BTW, for the lovers, YouTube autoplayed this

And there's more.


----------



## BenG (Jul 8, 2018)

borghipablo said:


> Thanks a lot for watching, I feel perhaps that it is too long, that's true, I let many pieces outside but perhaps with only 2 minutes it would be better, I have new recordings for the end of the year, next one I'll take your advice.
> Thanks!



No problem and I was in the same position as you! My reel was waaay too long (~8 mins) and asked some producer friends what they like to see/hear in a demo. The 'gist' was only put your best stuff, and nothing over 2 minutes. 

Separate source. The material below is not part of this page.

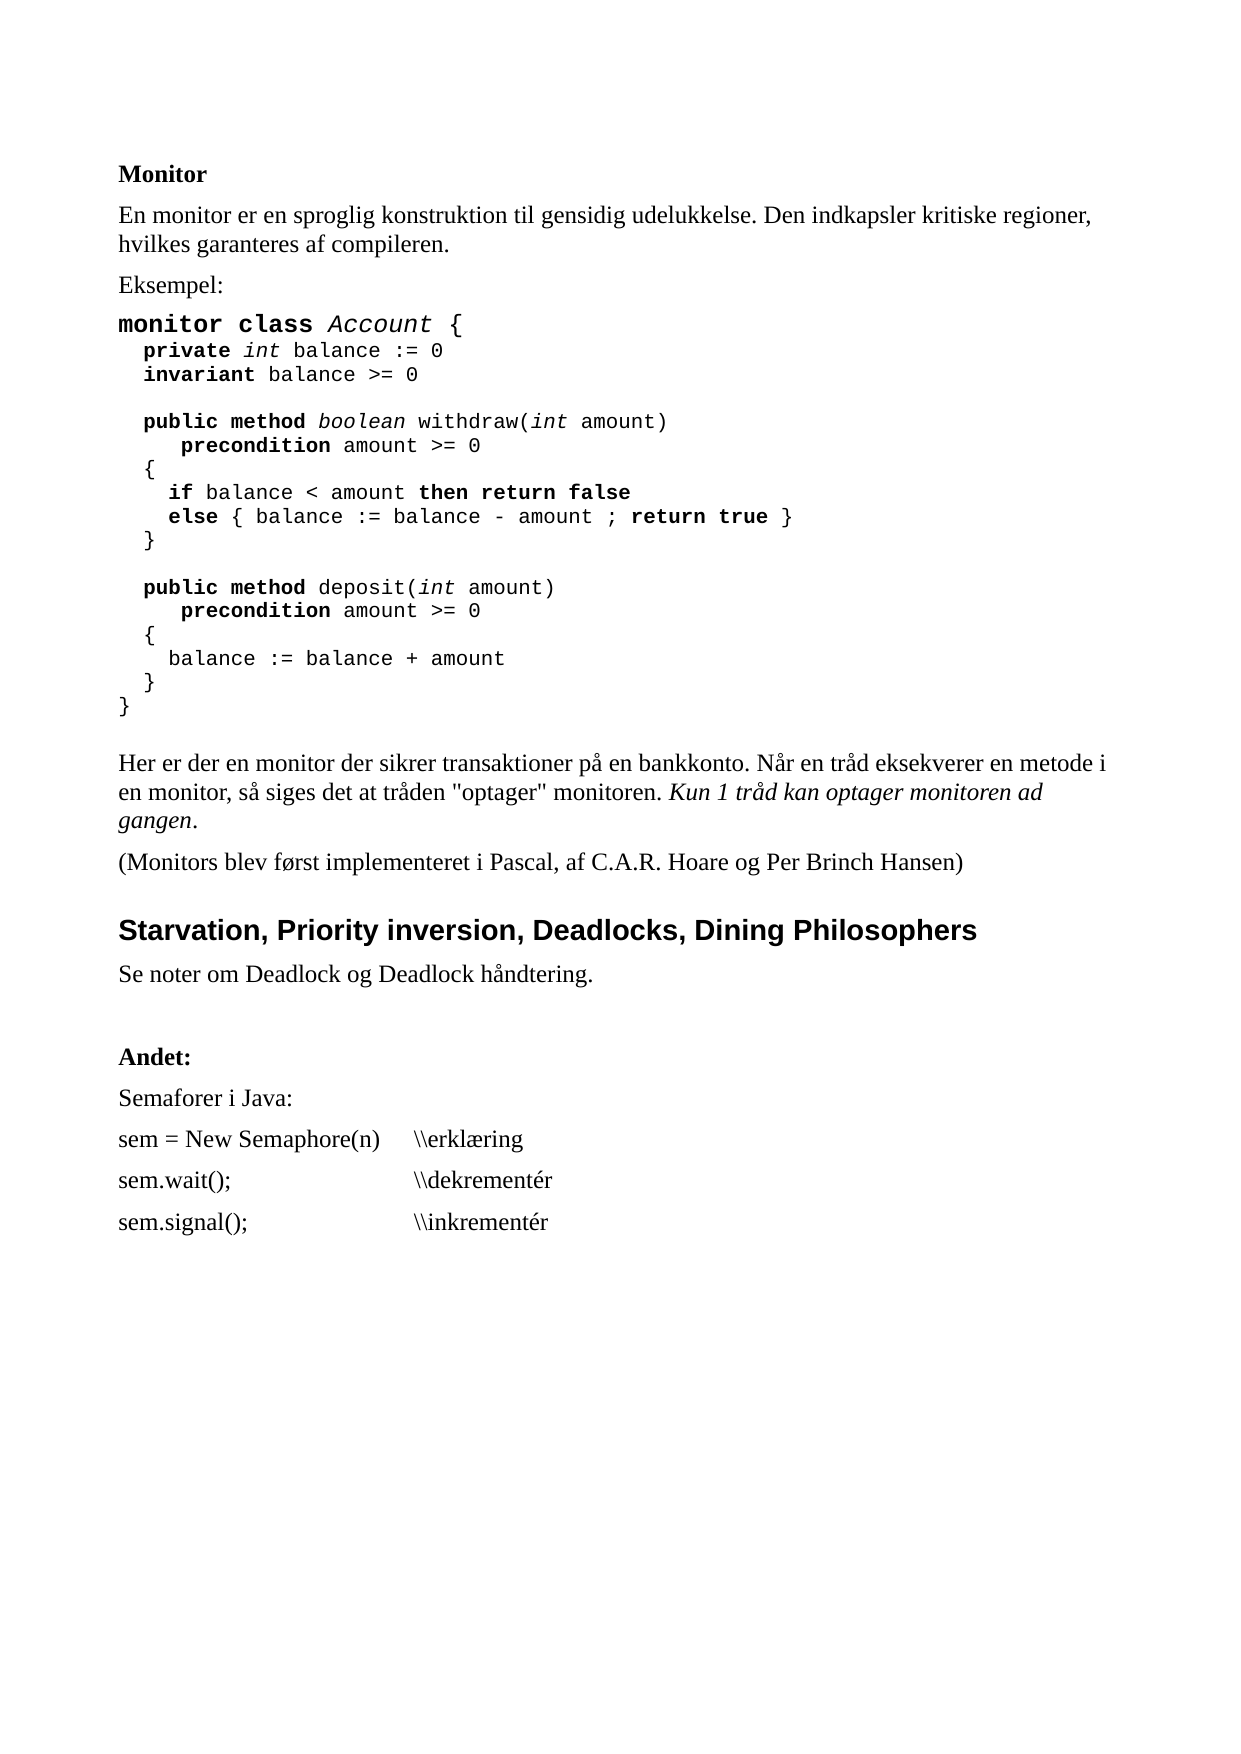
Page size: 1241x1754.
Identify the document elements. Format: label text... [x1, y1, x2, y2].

Easier said, than done and definitely know how hard it can be to choose!


----------



## borghipablo (Jul 8, 2018)

TGV said:


> Nice. I particularly liked the slower, lyrical moments. Great stuff.
> 
> BTW, for the lovers, YouTube autoplayed this


Yes, this was in August 2016 I think, a fantastic experience with the Orchestra and the Peter Jackson world, the sad part is that the film (Pacific) never saw the light...


----------



## dariusofwest (Jul 8, 2018)

Awesome demo reel! Some really great pieces in there.


----------



## germancomponist (Jul 8, 2018)

It's always nice to see and listen to the music from composers, played by an real orchestra. Nice!


----------



## borghipablo (Jul 8, 2018)

germancomponist said:


> It's always nice to see and listen to the music from composers, played by an real orchestra. Nice!


I always try to record (when it's possible of course), it's a completely different approach for me, when I write for musicians for example in a Slow and piano piece, If I use V.I. I should write many other layers to get a nicer sound, but with real musicians you can use only the strings session or a Quartet and the difference is really big, you only need good players, a good hall / studio, a good recording engineer and your orchestration skills.


----------



## Steve Martin (Jul 9, 2018)

Sounds great. Love the overall sound and the harmony and progressions are superb. Orchestration is awesome. Thanks so much for taking the time to post and share your music. It is very inspiring to listen to.


----------



## borghipablo (Aug 2, 2018)

Just a short piece that I composed for a film.


----------



## SolarCell (Aug 3, 2018)

Beautiful peace! Enjoyed it


----------



## chuck.dallas (Aug 3, 2018)

borghipablo said:


> Just a short piece that I composed for a film.



Very nice!


----------